» Description of the task:
Before reproducing the lines below, strip out the pictures; every other character stays as written.

(Records contained in a dataset)
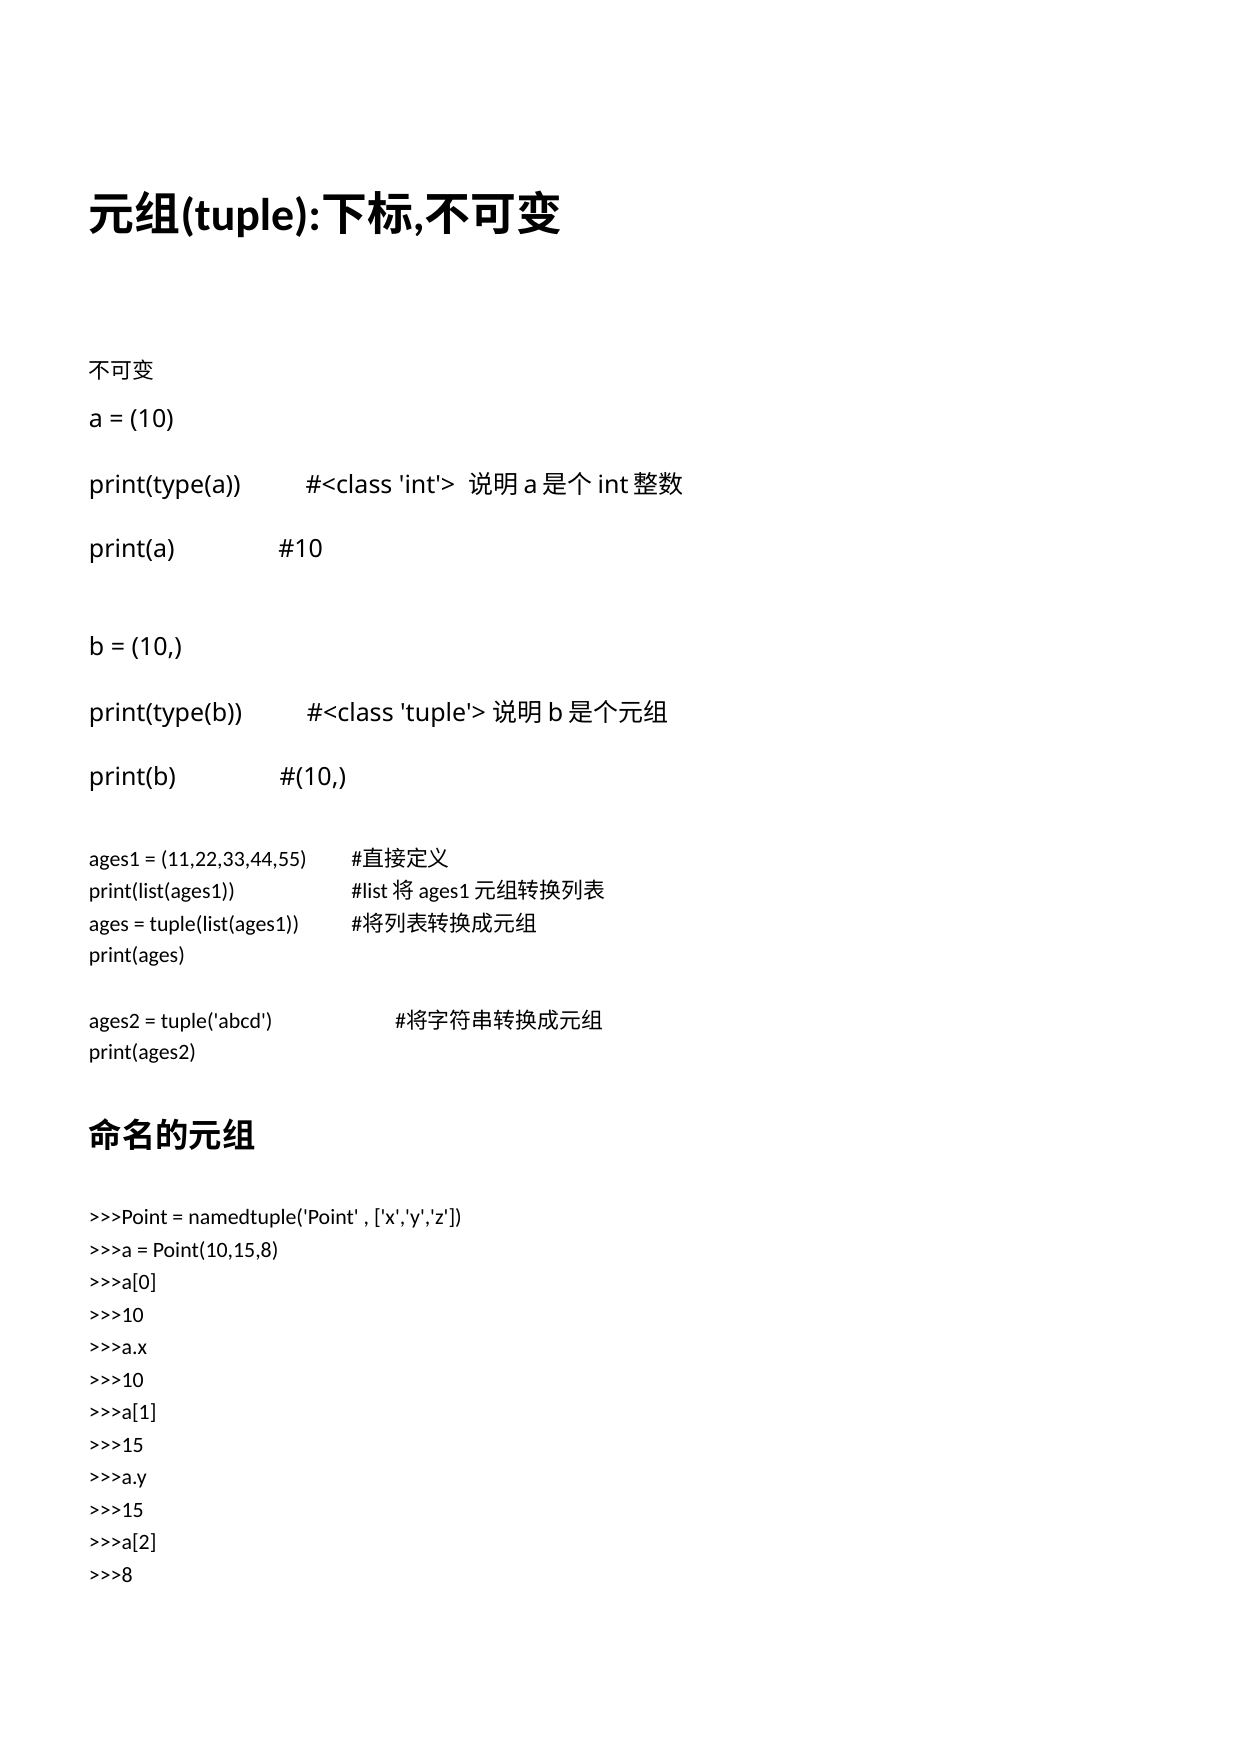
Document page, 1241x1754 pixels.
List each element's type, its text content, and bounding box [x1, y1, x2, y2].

text >>>15 [89, 1428, 1152, 1461]
text >>>10 [89, 1363, 1152, 1396]
text ages1 = (11,22,33,44,55) #直接定义 print(list(ages1)) #list将ages1元组转换列表 ages = tuple(list(ages1)) #将列表转换成元组 print(ages) ages2 = tuple('abcd') #将字符串转换成元组 print(ages2) [89, 841, 1152, 1068]
text >>>10 [89, 1298, 1152, 1331]
text >>>Point = namedtuple('Point' , ['x','y','z']) [89, 1201, 1152, 1233]
text a = (10) [89, 386, 1152, 451]
text >>>a.y [89, 1461, 1152, 1493]
text >>>a[0] [89, 1266, 1152, 1298]
text >>>a.x [89, 1331, 1152, 1363]
text >>>15 [89, 1493, 1152, 1526]
text b = (10,) [89, 613, 1152, 678]
text print(b) #(10,) [89, 743, 1152, 808]
subtitle 元组(tuple):下标,不可变 [89, 162, 1152, 259]
subtitle 命名的元组 [89, 1101, 1152, 1166]
text >>>8 [89, 1558, 1152, 1591]
text print(a) #10 [89, 516, 1152, 581]
text >>>a[2] [89, 1526, 1152, 1558]
text >>>a = Point(10,15,8) [89, 1233, 1152, 1266]
text print(type(a)) #<class 'int'> 说明a是个int整数 [89, 451, 1152, 516]
text >>>a[1] [89, 1396, 1152, 1428]
text 不可变 [89, 353, 1152, 386]
text print(type(b)) #<class 'tuple'> 说明b是个元组 [89, 678, 1152, 743]
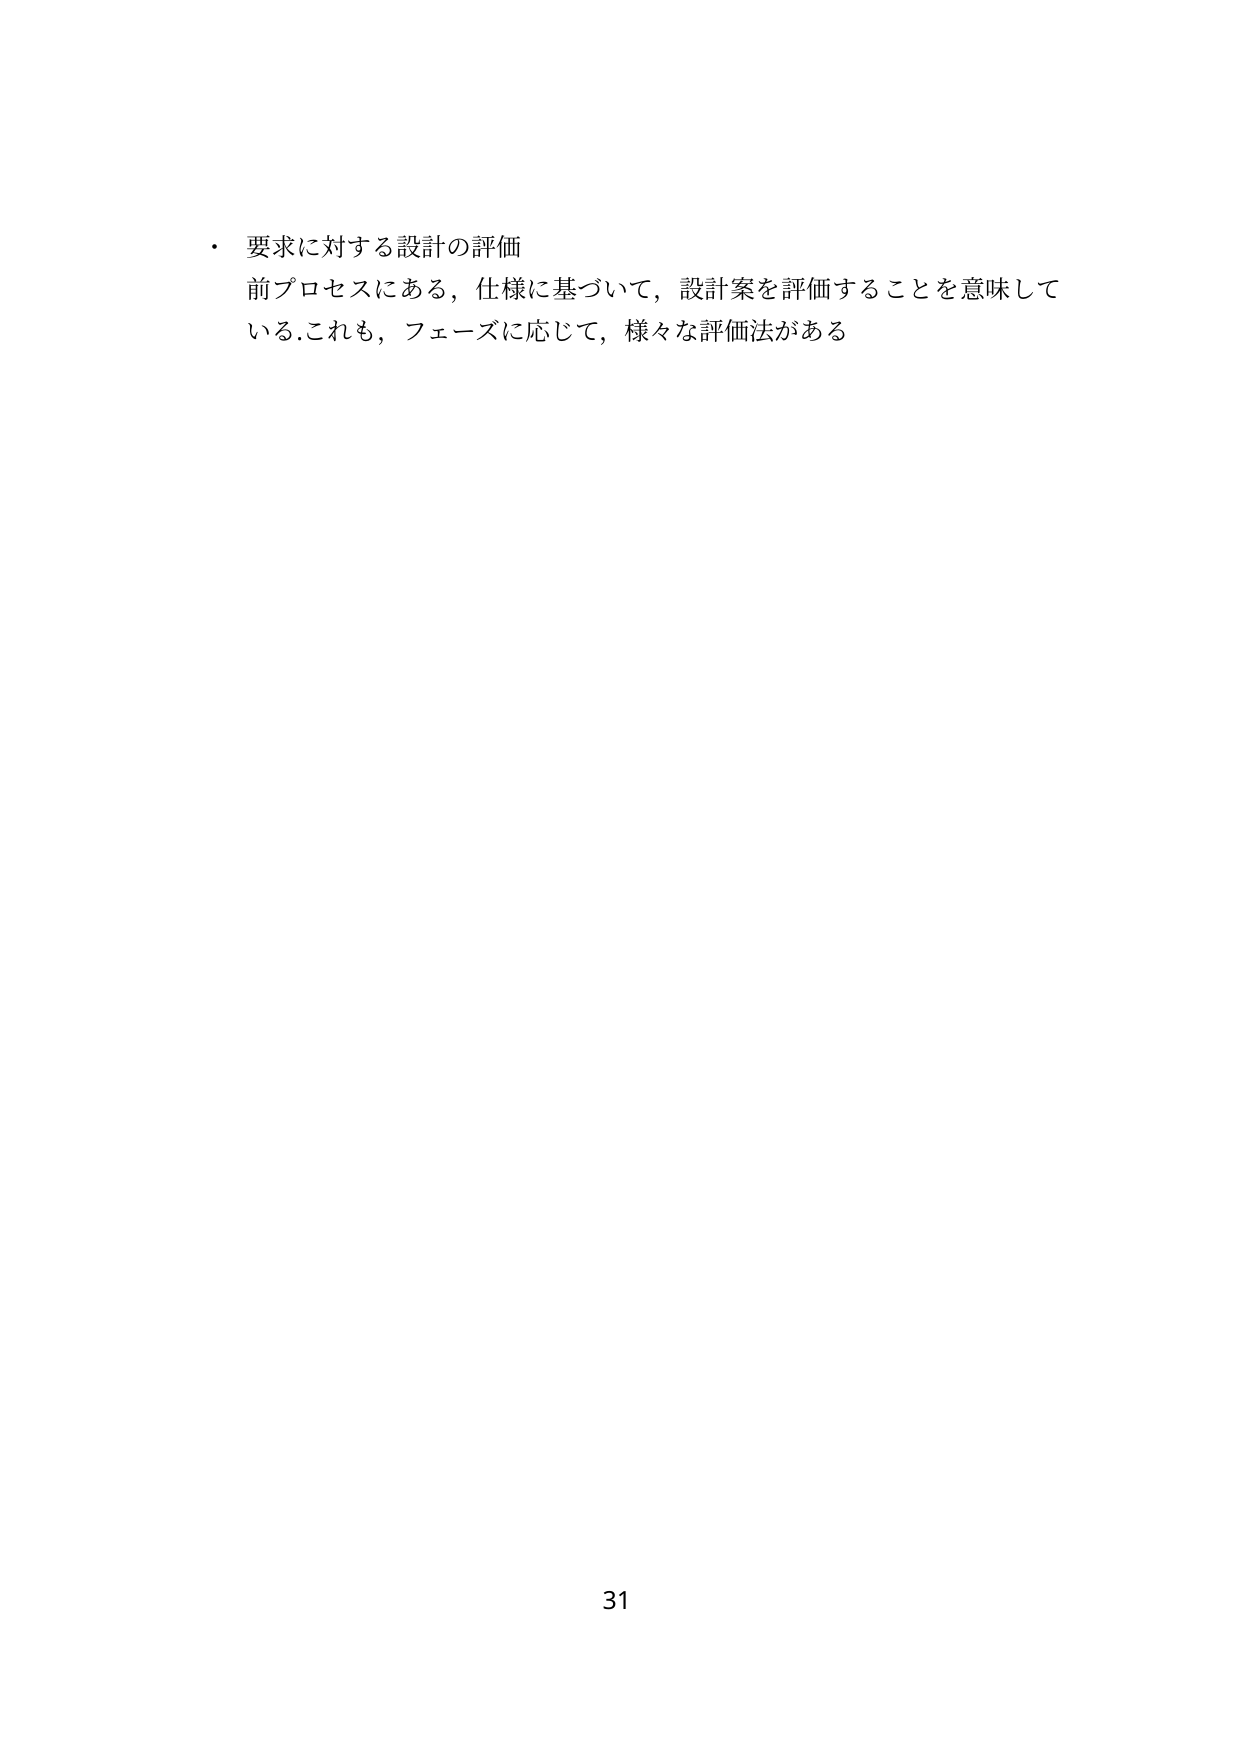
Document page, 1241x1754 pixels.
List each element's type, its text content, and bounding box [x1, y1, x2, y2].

list 前プロセスにある，仕様に基づいて，設計案を評価することを意味している.これも，フェーズに応じて，様々な評価法がある [246, 267, 1063, 350]
list 要求に対する設計の評価 [202, 225, 1063, 267]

» Task output:
Document page, 1241x1754 pixels.
List each element's type, its text content, and bounding box [x1, y1, x2, y2].

text >>>15 [89, 1428, 1152, 1461]
text >>>10 [89, 1363, 1152, 1396]
text ages1 = (11,22,33,44,55) #直接定义 print(list(ages1)) #list将ages1元组转换列表 ages = tuple(list(ages1)) #将列表转换成元组 print(ages) ages2 = tuple('abcd') #将字符串转换成元组 print(ages2) [89, 841, 1152, 1068]
text >>>10 [89, 1298, 1152, 1331]
text >>>Point = namedtuple('Point' , ['x','y','z']) [89, 1201, 1152, 1233]
text a = (10) [89, 386, 1152, 451]
text >>>a.y [89, 1461, 1152, 1493]
text >>>a[0] [89, 1266, 1152, 1298]
text >>>a.x [89, 1331, 1152, 1363]
text >>>15 [89, 1493, 1152, 1526]
text b = (10,) [89, 613, 1152, 678]
text print(b) #(10,) [89, 743, 1152, 808]
subtitle 元组(tuple):下标,不可变 [89, 162, 1152, 259]
subtitle 命名的元组 [89, 1101, 1152, 1166]
text >>>8 [89, 1558, 1152, 1591]
text print(a) #10 [89, 516, 1152, 581]
text >>>a[2] [89, 1526, 1152, 1558]
text >>>a = Point(10,15,8) [89, 1233, 1152, 1266]
text print(type(a)) #<class 'int'> 说明a是个int整数 [89, 451, 1152, 516]
text >>>a[1] [89, 1396, 1152, 1428]
text 不可变 [89, 353, 1152, 386]
text print(type(b)) #<class 'tuple'> 说明b是个元组 [89, 678, 1152, 743]
Document page, 1241x1754 pixels.
List each element's type, its text content, and bounding box [x1, y1, x2, y2].

list 前プロセスにある，仕様に基づいて，設計案を評価することを意味している.これも，フェーズに応じて，様々な評価法がある [246, 267, 1063, 350]
list 要求に対する設計の評価 [202, 225, 1063, 267]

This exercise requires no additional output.